Thanks for all the effort put into the site!
I have very mixed feelings about Standard Ebooks and would much prefer being able to use Project Gutenberg directly, but one good thing Standard Ebooks does is that every book has an associated git repository (on GitHub), so it's (in principle) possible to see a history of fixes to the text over time.
Less than three is a classic!
Edit: welcome to your first comment after 9 years on HN btw, nice to have you here!
I was unable to load it initially (got an error from firefox) and had to re-attempt. Still slow if one forces a reload (shift-r, etc, to not use local cache).
I have about 50k of the books, I would have used a torrent of just the txt files if it was prominent.
The ISP actually knows which subscriber is on that line, can send them notices, block them, terminate them... loads of things that you simply cannot do because you have no relation to this person. And frankly I wouldn't want to need to have a personal relation with every website that I visit; my ISP can reach me if there is anything relevant to continued use of the internet. From personal experience, when I was a teenager, the ISP cutting our household off after an abuse report was an effective way of stopping what I was doing
Keep up the good work!
I've since discontinued hosting it, but happy to add you all and merge into an official PG offering: https://www.reddit.com/r/SideProject/s/VtYKxjrMme
On the site I noticed the library boxes have roughly a single extra line causing a scrollbar to appear and the last line to be chopped off https://i.imgur.com/PQ8T0qc.png is there an issues/bug portal to properly submit these kinds of things?
autocat3 and gutenbergsite are repos responsible for generating gutenberg.org
(I can’t quite tell if that’s an egregious abuse of the site or you’re perfectly fine to share without human eye balls hitting your www?)
https://www.gutenberg.org/ebooks/offline_catalogs.html
Perhaps you can find the information you are looking for there.
However if you plan on scraping or otherwise hitting them with a ton of traffic, consider at least to donate a good amount for the traffic you cause them.
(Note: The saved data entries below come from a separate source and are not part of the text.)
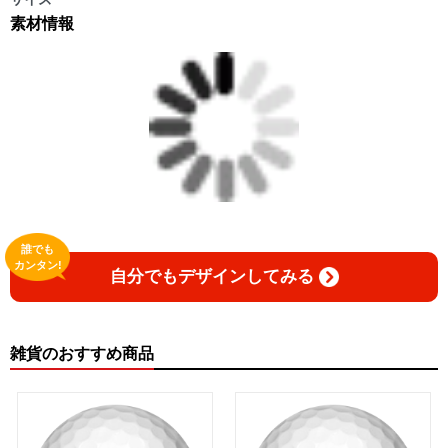
素材情報
誰でも
カンタン!
自分でもデザインしてみる
雑貨のおすすめ商品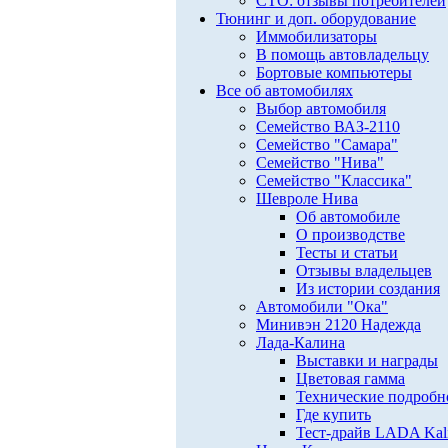
СТО: отзывы потребителей
Тюнинг и доп. оборудование
Иммобилизаторы
В помощь автовладельцу
Бортовые компьютеры
Все об автомобилях
Выбор автомобиля
Семейство ВАЗ-2110
Семейство "Самара"
Семейство "Нива"
Семейство "Классика"
Шевроле Нива
Об автомобиле
О производстве
Тесты и статьи
Отзывы владельцев
Из истории создания
Автомобили "Ока"
Минивэн 2120 Надежда
Лада-Калина
Выставки и награды
Цветовая гамма
Технические подробн
Где купить
Тест-драйв LADA Kali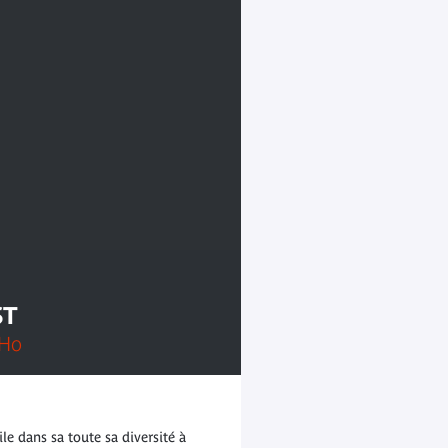
ST
-Ho
e dans sa toute sa diversité à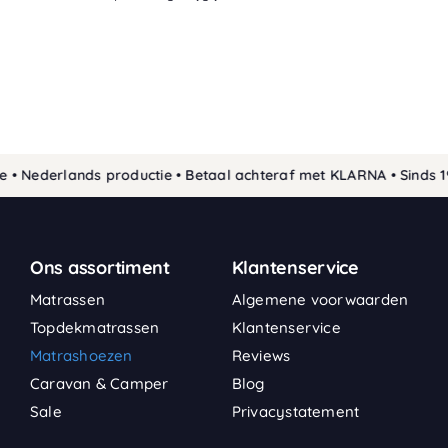
• Nederlands productie • Betaal achteraf met KLARNA • Sinds 1
Ons assortiment
Klantenservice
Matrassen
Algemene voorwaarden
Topdekmatrassen
Klantenservice
Matrashoezen
Reviews
Caravan & Camper
Blog
Sale
Privacystatement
It ain't free after all.
> All Project Gutenberg metadata are available digitally in the XML/RDF format. This is updated daily (other than the legacy format mentioned below). Please use one of these files as input to a database or other tools you may be developing, instead of crawling or roboting the website.
And strongly consider a donation! (My addition)
https://www.gutenberg.org/ebooks/offline_catalogs.html#the-p...
Don't hit the site with agent. The section furtherst bottom machine readable.